Вот образец, претендующий на требуемый уровень крутизны:

«Текстура сущего, будучи даже достаточно однородной, неизбежно содержит в себе складку или ее возможность. Не это, однако, составляет проблему. Складка не определяет ни горизонта персональности, ни резерва гарантированного будущего — последний задается, скорее, прочностью на разрыв.

А вот прошлое, если оно не прошло мимо, сказывается в ветхости сущего как здесь наличного: ветхость не определить на глазок, но в решающем испытании она дает о себе знать. Однако и прочность и надежность сами по себе определяются стандартным выбором, многократно свершенном в прошлом, они ничего не говорят о моей уникальности и пригодности-для-меня.
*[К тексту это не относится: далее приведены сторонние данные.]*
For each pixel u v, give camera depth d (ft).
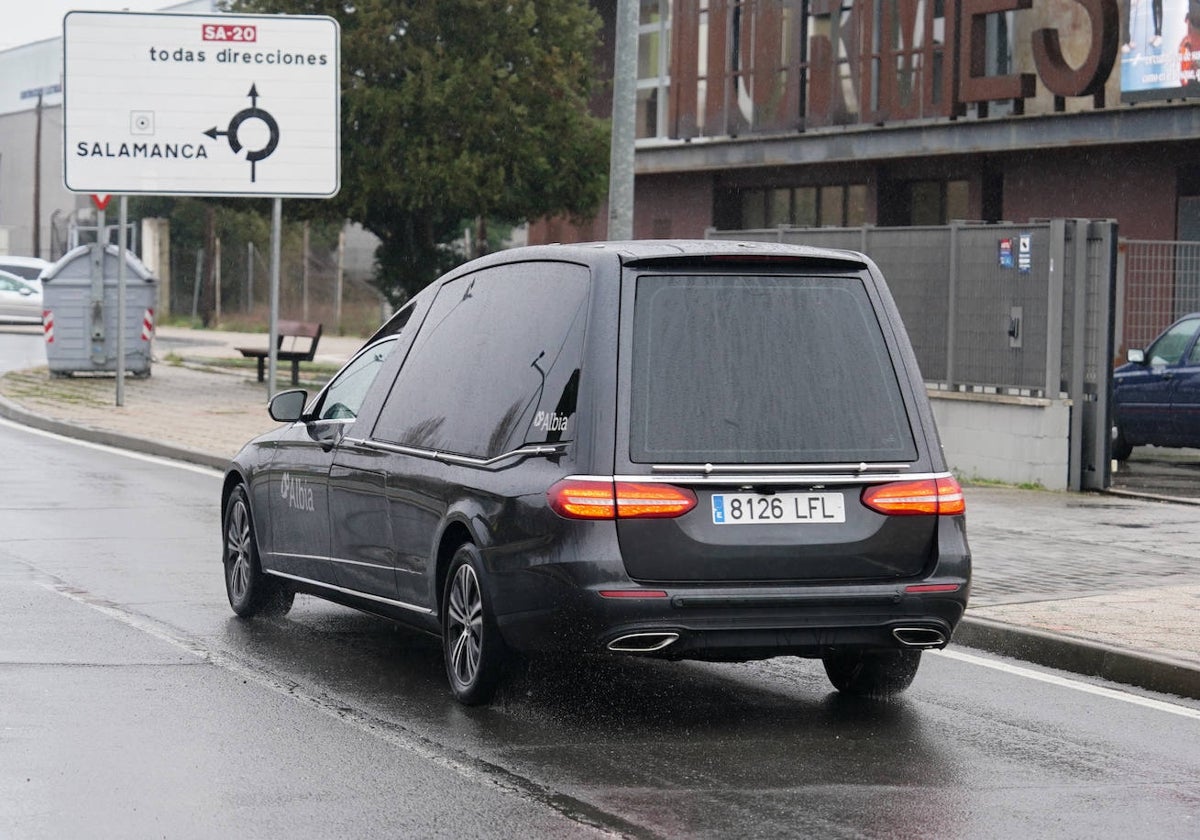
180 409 178.60
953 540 54.19
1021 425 127.75
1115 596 76.07
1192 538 97.09
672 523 51.57
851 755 50.88
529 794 45.83
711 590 51.62
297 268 426.92
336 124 174.40
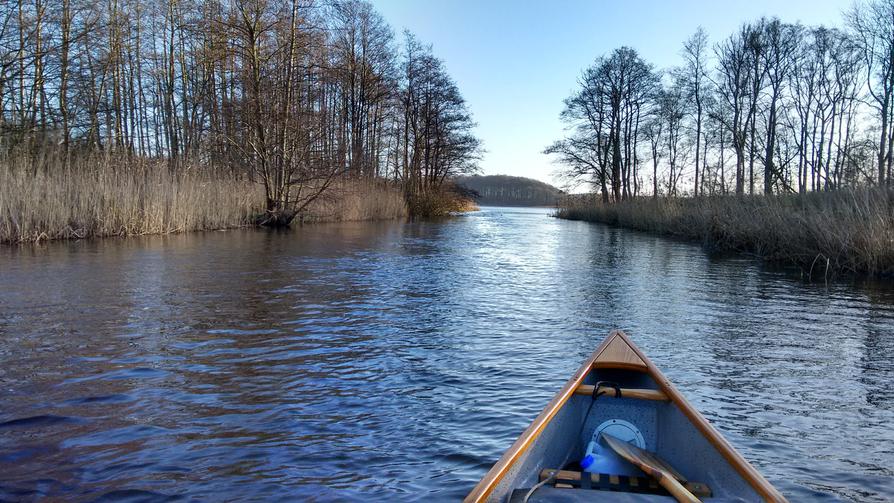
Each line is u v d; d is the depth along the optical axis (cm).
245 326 690
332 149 2361
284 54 2166
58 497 318
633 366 416
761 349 629
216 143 2331
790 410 456
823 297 943
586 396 376
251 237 1828
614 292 981
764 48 3061
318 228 2377
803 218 1323
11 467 350
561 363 564
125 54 2786
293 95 2262
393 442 387
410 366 549
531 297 923
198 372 523
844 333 704
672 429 344
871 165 1925
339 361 561
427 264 1317
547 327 718
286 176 2272
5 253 1260
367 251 1543
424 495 321
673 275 1192
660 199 2834
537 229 2952
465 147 4447
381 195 3459
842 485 341
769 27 3048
Готовое бытие может оказаться мне не по мерке, и лишь экономия присутствия заставляет иногда предпочесть его. Ибо обретение персональной мерки в раскладке бытия требует высокой платы, а бытие-на-вырост всегда сопряжено с риском и, как правило, не подтверждается признанностью в глазах других»-.

Установка на осмысление (презумпция наличия смысла), несомненно, поможет отыскать некоторый смысл и в этом отрывке. Метафизически натренированный слух услышит отголоски из Гегеля, Хайдеггера и Валерия Подороги.

Но ларчик открывается проще: если произвести всего лишь три замены, заменив термин «сущее» на «ткань» («материал»), «бытие» на «костюм», а «присутствие» на «деньги», мы получим рядовую сцену в ателье индпошива.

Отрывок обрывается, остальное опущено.